__What to produce__
Set the data down exactly as it stands, and keep its pictures out.

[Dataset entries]
+ + + + +

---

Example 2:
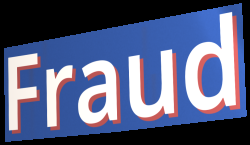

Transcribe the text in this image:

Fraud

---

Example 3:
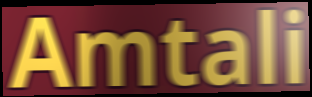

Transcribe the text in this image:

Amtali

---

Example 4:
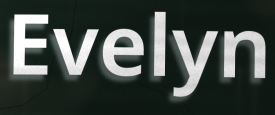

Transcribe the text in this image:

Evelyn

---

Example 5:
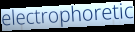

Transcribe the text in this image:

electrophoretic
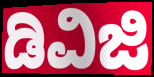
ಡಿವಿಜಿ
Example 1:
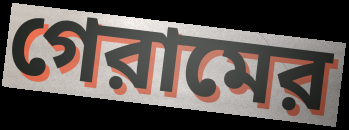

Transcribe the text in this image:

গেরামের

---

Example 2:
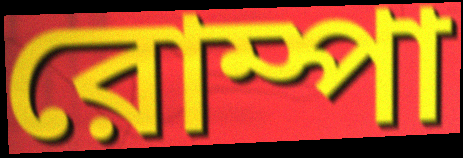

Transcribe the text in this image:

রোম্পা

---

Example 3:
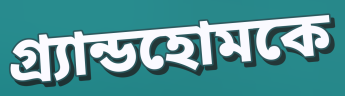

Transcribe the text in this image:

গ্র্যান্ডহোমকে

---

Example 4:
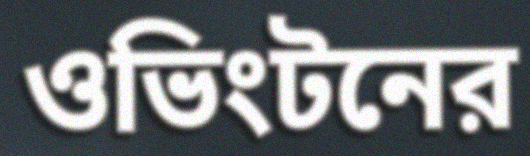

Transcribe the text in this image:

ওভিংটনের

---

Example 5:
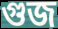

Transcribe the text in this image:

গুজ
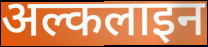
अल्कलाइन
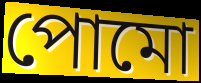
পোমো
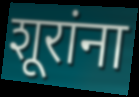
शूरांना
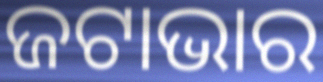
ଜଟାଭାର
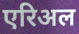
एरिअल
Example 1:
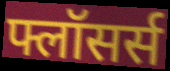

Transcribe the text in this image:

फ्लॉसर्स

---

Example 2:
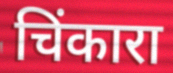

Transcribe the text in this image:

+ + + + +

__Your solution__
---

Example 2:

Transcribe the text in this image:

Fraud

---

Example 3:

Transcribe the text in this image:

Amtali

---

Example 4:

Transcribe the text in this image:

Evelyn

---

Example 5:

Transcribe the text in this image:

electrophoretic
ಡಿವಿಜಿ
Example 1:

Transcribe the text in this image:

গেরামের

---

Example 2:

Transcribe the text in this image:

রোম্পা

---

Example 3:

Transcribe the text in this image:

গ্র্যান্ডহোমকে

---

Example 4:

Transcribe the text in this image:

ওভিংটনের

---

Example 5:

Transcribe the text in this image:

গুজ
अल्कलाइन
পোমো
शूरांना
ଜଟାଭାର
एरिअल
Example 1:

Transcribe the text in this image:

फ्लॉसर्स

---

Example 2:

Transcribe the text in this image:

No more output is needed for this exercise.